Training my first CNN!

Today was one of those days where the learning wasn’t about getting a high accuracy number, but about understanding why things behave the way they do when training deep learning models, especially in medical imaging.

I started with a simple CNN for brain tumor MRI classification. At first, the instinct was to think that more parameters and more epochs would naturally lead to better performance. That intuition turned out to be wrong. Flattening large feature maps created millions of parameters, which made the model memorize instead of understand. Switching to Global Average Pooling forced the network to focus on meaningful patterns rather than pixel-level noise, drastically reducing parameters and making training more stable.

Another important realization was that architecture decisions matter far more than training longer. Once the model capacity is fixed, increasing epochs doesn’t magically improve results. The model either has enough representational power for the task or it doesn’t. When validation accuracy plateaus and loss stops improving, that’s not failure, it’s an honest signal that the model has reached its limit.

Working with brain MRI data also highlighted how different medical images are from everyday computer vision datasets. Aggressive augmentations that work well for natural images can silently damage medical models. Vertical flips and large rotations create anatomically impossible brains. Conservative, realistic augmentations turned out to be far more important than diversity for its own sake.

I also learned why validation loss is often more informative than accuracy. Accuracy only counts whether predictions are right or wrong, while loss captures confidence and uncertainty. In medical tasks, a model being confidently wrong is far worse than being cautiously correct, which makes validation loss a better indicator of real-world usefulness.

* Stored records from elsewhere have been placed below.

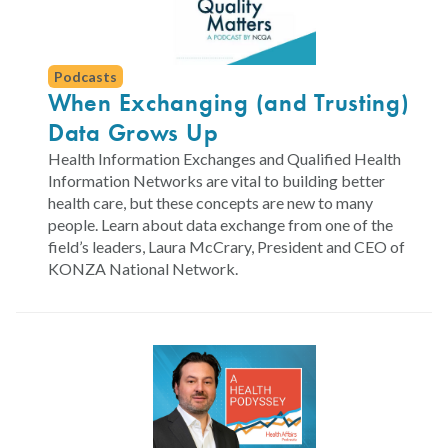
Podcasts
When Exchanging (and Trusting)
Data Grows Up
Health Information Exchanges and Qualified Health
Information Networks are vital to building better
health care, but these concepts are new to many
people. Learn about data exchange from one of the
field’s leaders, Laura McCrary, President and CEO of
KONZA National Network.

Switching from CPU to GPU was eye-opening but also clarifying. Training became dramatically faster, but accuracy stayed the same. Hardware affects speed, not intelligence. If a model is capacity-limited or data-limited, no amount of compute will fix that.

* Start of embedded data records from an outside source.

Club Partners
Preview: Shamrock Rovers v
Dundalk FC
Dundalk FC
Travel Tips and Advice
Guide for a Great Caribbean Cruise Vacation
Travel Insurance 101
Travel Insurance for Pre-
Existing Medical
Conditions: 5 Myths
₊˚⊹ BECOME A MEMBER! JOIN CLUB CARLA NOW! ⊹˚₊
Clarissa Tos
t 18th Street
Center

Finally, seeing training, validation, and test accuracy line up around the same range was reassuring. It meant there was no data leakage, no cheating, and no misleading metrics. The model was learning honestly, even if the final accuracy wasn’t impressive. That honesty is more valuable than inflated numbers.

By the end of the day, the biggest lesson was simple: good machine learning isn’t about chasing high scores, it’s about making choices that align with the data, the domain, and reality.